--- Task brief ---
Since only part of the material below is wanted, output exactly the lines from the one with "interpretation of guidelines;" up to and including the one with "conducive to learning;".

--- Input for this task ---

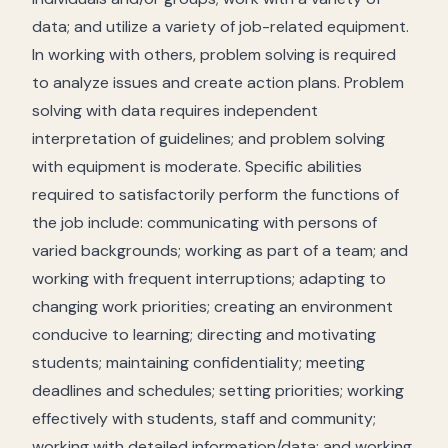
data; and utilize a variety of job-related equipment.
In working with others, problem solving is required
to analyze issues and create action plans. Problem
solving with data requires independent
interpretation of guidelines; and problem solving
with equipment is moderate. Specific abilities
required to satisfactorily perform the functions of
the job include: communicating with persons of
varied backgrounds; working as part of a team; and
working with frequent interruptions; adapting to
changing work priorities; creating an environment
conducive to learning; directing and motivating
students; maintaining confidentiality; meeting
deadlines and schedules; setting priorities; working
effectively with students, staff and community;
working with detailed information/data; and working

--- Exercise response ---
interpretation of guidelines; and problem solving
with equipment is moderate. Specific abilities
required to satisfactorily perform the functions of
the job include: communicating with persons of
varied backgrounds; working as part of a team; and
working with frequent interruptions; adapting to
changing work priorities; creating an environment
conducive to learning; directing and motivating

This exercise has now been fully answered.